### ФРАГМЕНТ ТЕКСТА

+++

Об истории дедовщины в РА
Переформатировать диск
Дедовщина в Российской армии
Александр Храмчихин
---------------------
Дедовщина имманентно присуща Российской армии. Или даже не так. Дедовщина и Российская армия — это одно и то же. Так воспринимает действительность большинство. В значительной степени это правда.
При этом надо попытаться все-таки рассмотреть суть и причину явления.
Рядовой состав армейского подразделения (корабля) представляет собой коллектив молодых мужчин, находящихся в периоде полового созревания, с уровнем образования не выше среднего. Вооруженные силы — это такой институт, которой предназначен для осуществления насилия. В нем людей учат как можно более эффективно уничтожать других людей либо обеспечивать своих коллег, занимающихся таковым уничтожением. Поэтому достаточно трудно ожидать, что внутри такого коллектива отношения будут идиллическими.
Более того, армия является таким местом, куда приходят, как правило, с психологией ребенка, а уходят, как правило, с психологией взрослого. То есть психология человека за период службы радикально изменяется. Столь же значительно меняются и физические данные солдата срочной службы. Двадцатилетний человек в подавляющем большинстве случаев сильнее восемнадцатилетнего.
Помимо этого, ни в одном (даже гражданском) коллективе все его члены не будут на равных выполнять простую, тяжелую, непрестижную работу. Ее заведомо будут выполнять те, кто имеет меньший опыт. Соответственно, требовать одинакового статуса для людей разного возраста и опыта совершенно бессмысленно.
Ведь в любом, в том числе гражданском, коллективе неизбежно складывается иерархия, определяемая целым рядом факторов, среди важнейших — возраст и опыт. Поэтому чрезвычайно важно, чтобы формальная иерархия как можно больше совпадала с неформальной. Это резко повысит слаженность и работоспособность коллектива.
При этом, правда, иерархия и преимущество опытных над неопытными совершенно не должны подразумевать морального и физического унижения вторых первыми. Потому что такое унижение разобщает и разрушает коллектив. А если это военный коллектив, то он утрачивает боеспособность. Психологически сломленные в реальном бою либо разбегутся, либо сдадутся, либо начнут стрелять в своих обидчиков.

+++

### ДАННЫЕ ДЛЯ УПРАЖНЕНИЯ

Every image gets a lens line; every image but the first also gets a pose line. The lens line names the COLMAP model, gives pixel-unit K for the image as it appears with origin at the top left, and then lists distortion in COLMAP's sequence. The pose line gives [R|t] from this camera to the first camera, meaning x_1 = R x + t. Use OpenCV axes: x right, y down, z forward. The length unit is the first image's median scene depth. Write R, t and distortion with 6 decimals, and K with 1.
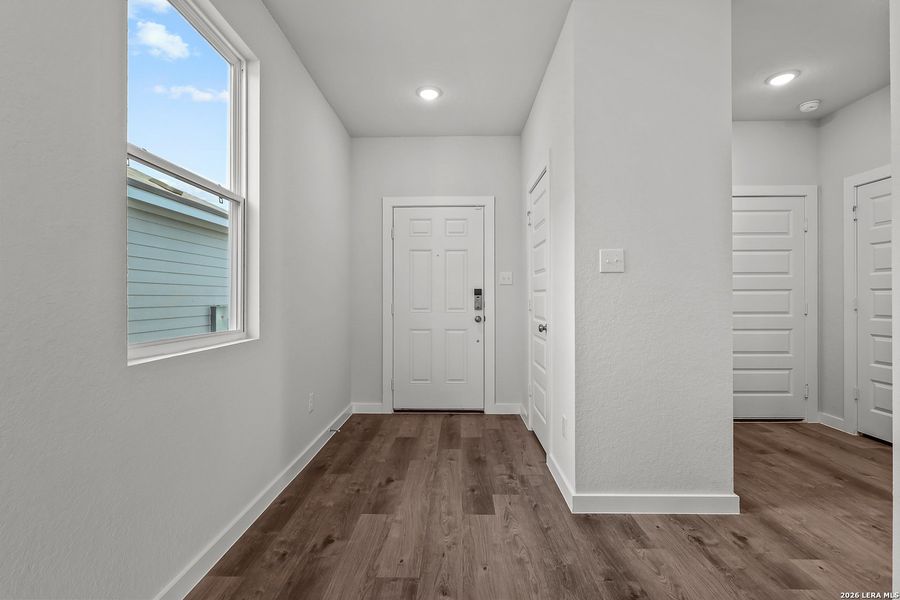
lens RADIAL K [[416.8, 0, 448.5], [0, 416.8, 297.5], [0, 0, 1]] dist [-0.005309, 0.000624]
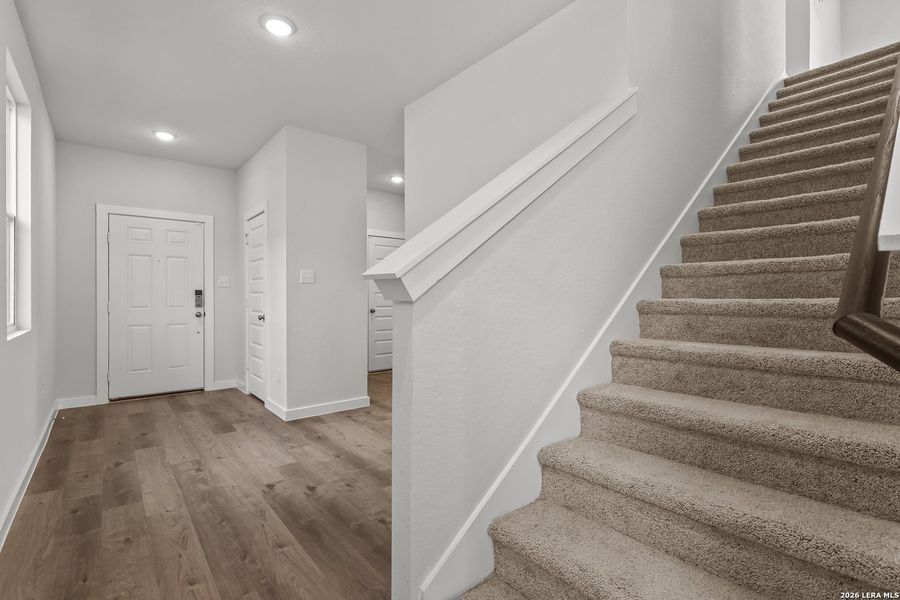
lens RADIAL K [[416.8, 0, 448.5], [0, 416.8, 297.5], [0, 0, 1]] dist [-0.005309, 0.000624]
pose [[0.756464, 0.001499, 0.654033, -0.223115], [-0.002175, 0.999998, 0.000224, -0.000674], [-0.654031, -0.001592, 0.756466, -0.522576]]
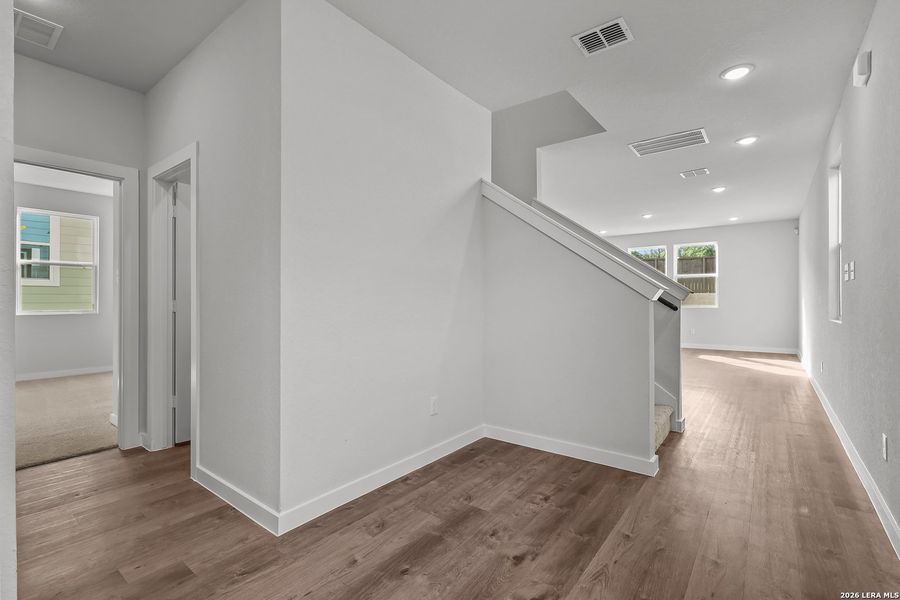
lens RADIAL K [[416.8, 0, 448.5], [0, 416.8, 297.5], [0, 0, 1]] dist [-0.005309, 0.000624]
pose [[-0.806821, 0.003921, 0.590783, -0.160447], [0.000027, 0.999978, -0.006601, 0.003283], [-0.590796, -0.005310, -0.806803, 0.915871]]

+++

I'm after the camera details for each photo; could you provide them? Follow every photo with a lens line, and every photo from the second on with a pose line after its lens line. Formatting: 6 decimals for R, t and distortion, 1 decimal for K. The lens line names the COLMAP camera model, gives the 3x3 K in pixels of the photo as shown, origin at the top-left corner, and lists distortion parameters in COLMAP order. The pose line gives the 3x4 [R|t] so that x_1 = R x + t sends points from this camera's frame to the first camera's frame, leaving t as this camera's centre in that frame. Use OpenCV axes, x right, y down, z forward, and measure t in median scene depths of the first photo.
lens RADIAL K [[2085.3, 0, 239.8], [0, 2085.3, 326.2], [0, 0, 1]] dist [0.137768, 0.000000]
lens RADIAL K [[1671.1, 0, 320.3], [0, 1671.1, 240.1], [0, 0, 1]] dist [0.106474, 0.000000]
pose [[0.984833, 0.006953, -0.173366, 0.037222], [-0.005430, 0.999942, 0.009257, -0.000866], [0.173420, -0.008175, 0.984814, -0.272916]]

+++

### ВЫПОЛНИТЕ ЗАДАНИЯ
1. Какие два фактора статья о дедовщине называет среди важнейших для иерархии в любом коллективе?
2. Продолжите, пожалуйста, статью о дедовщине, начав сразу после ее последнего предложения.

### ОТВЕТЫ
1. Возраст и опыт.

2.
Таким образом, до определенного предела дедовщина неизбежна. Но за этим пределом недопустима по соображениям не только моральным и юридическим, но и чисто практическим.
До начала 70-х годов ХХ века никакой дедовщины в Советской армии не было. Потом она внезапно начала расти и крепнуть на глазах. Это отвратительное явление стремительно превратило армию в пугало и породило, в конце концов, крайне вредную в отечественных условиях (и, кстати, совершенно бесполезную с точки зрения решения проблемы дедовщины) идею «профессиональной армии».
Началось все с хрущевских реформ, с увольнения 1,2 млн офицеров, многим из которых служить оставалось несколько месяцев. Это было сделано в таком хамском стиле (на этом фоне сокращения 90-х можно считать образцом уважительного отношения к военным), что нанесло сокрушительный удар по психологии командного состава. Циничные формалисты-временщики стали среди офицеров обыденным явлением.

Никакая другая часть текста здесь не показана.